* WORK TASK A
Summarize the silicon wafer polishing excerpt in two sentences.
* WORK TASK B
Reproduce the silicon wafer polishing excerpt starting at "[0061] The method" and ending at "disclosure described above.".

BEGIN EXCERPT

Method for Polishing Silicon Wafer

[0061] The method for polishing a silicon wafer according to the present disclosure is characterized in comprising polishing a silicon wafer using a polishing pad that has been dressed using the method for dressing a polishing pad according to this disclosure described above.

[0062] As described above, in the method for dressing a polishing pad according to this disclosure, because the pad dresser is used which is configured to allow the radius of curvature R1, in the radial direction of the polishing plate, of the dressing surface of the grindstone that slides on the polishing pad to be changed, the polishing pad can be dressed more evenly even when the surface of the rotating plate is curved. As a result, the flatness of a silicon wafer can be improved by polishing the silicon wafer with the dressed polishing pad.

END EXCERPT
BEGIN DATASET ENTRIES

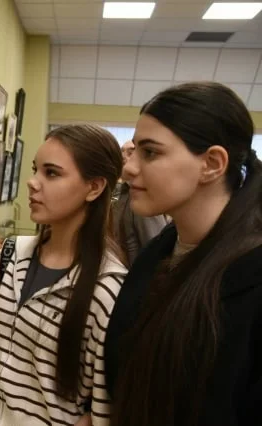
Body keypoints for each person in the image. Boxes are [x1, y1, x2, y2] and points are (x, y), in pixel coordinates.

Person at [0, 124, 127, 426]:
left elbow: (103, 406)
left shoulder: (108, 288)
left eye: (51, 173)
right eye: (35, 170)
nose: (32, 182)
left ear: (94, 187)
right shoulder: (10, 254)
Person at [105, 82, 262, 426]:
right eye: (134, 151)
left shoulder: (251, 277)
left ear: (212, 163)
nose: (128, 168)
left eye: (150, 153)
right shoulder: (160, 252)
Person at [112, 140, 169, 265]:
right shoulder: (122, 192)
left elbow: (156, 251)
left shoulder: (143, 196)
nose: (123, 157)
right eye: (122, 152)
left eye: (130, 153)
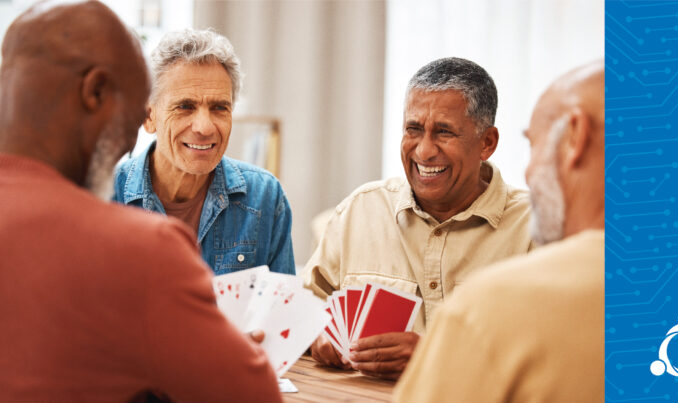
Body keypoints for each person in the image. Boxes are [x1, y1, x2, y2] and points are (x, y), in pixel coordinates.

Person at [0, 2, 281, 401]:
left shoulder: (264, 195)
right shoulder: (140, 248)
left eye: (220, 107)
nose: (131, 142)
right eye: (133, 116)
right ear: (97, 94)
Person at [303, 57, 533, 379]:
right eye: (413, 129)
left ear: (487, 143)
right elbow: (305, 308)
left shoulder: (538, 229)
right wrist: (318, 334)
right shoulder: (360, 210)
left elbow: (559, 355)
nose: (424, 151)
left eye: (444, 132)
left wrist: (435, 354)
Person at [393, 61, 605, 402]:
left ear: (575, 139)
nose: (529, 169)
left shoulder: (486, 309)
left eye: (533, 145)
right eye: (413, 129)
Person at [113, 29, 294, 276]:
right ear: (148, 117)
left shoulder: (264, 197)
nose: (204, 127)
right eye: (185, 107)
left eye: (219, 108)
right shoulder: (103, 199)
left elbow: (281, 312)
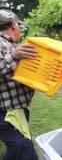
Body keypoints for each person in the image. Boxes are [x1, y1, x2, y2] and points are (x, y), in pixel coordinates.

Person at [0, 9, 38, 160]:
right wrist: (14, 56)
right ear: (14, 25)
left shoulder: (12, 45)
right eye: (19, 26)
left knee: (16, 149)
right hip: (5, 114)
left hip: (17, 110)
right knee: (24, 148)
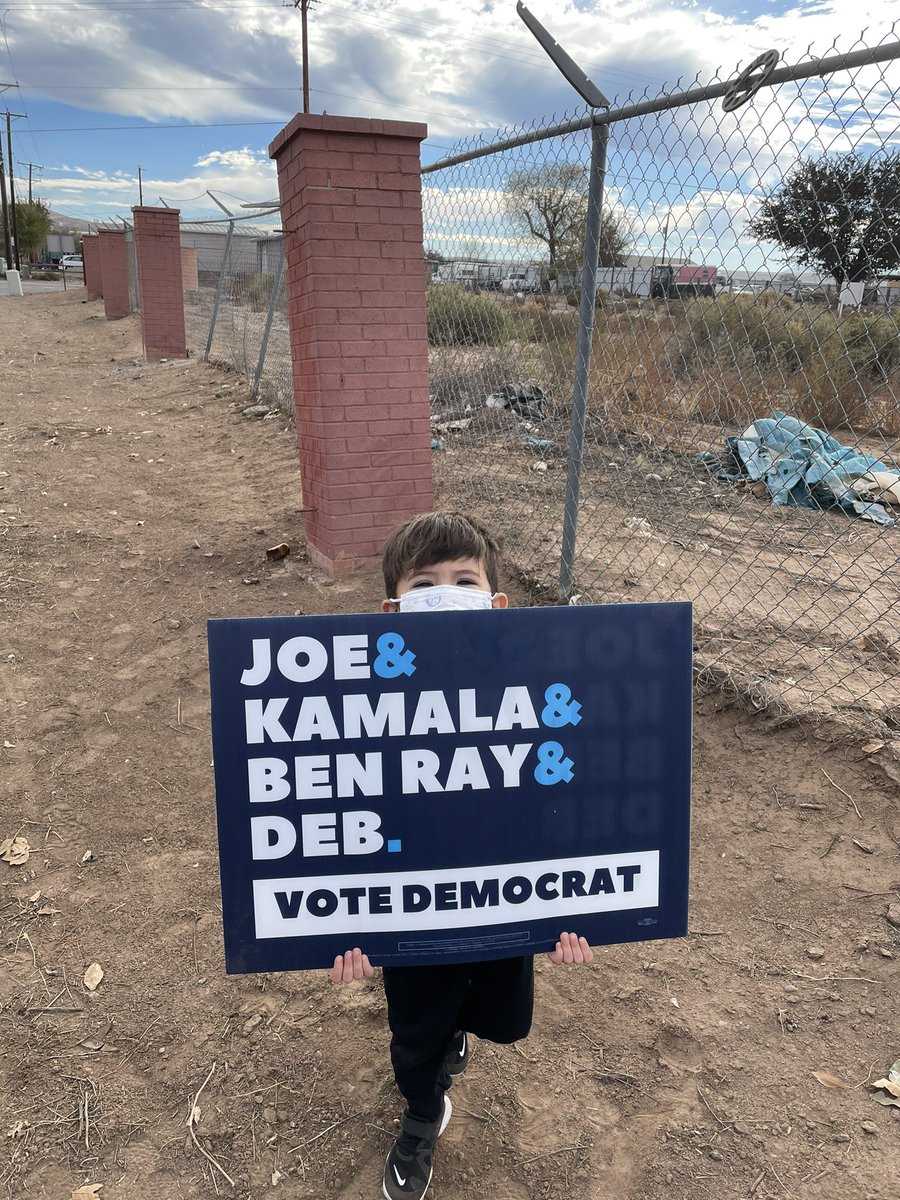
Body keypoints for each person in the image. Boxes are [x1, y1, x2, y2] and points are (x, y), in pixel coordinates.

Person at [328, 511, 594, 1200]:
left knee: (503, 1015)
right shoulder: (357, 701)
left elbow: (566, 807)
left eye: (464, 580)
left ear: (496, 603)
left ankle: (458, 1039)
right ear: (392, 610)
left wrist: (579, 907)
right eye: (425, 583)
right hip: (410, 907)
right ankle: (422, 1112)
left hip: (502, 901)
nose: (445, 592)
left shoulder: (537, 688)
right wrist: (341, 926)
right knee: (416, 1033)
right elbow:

END DATASET ENTRIES

* EXPECTED OUTPUT A
The disclosed method polishes a silicon wafer using a polishing pad dressed by the disclosure's pad-dressing method. Because the pad dresser allows the radius of curvature R1 of the grindstone's dressing surface, in the radial direction of the polishing plate, to be changed, the pad can be dressed more evenly even when the rotating plate's surface is curved, which improves the flatness of the polished wafer.

* EXPECTED OUTPUT B
[0061] The method for polishing a silicon wafer according to the present disclosure is characterized in comprising polishing a silicon wafer using a polishing pad that has been dressed using the method for dressing a polishing pad according to this disclosure described above.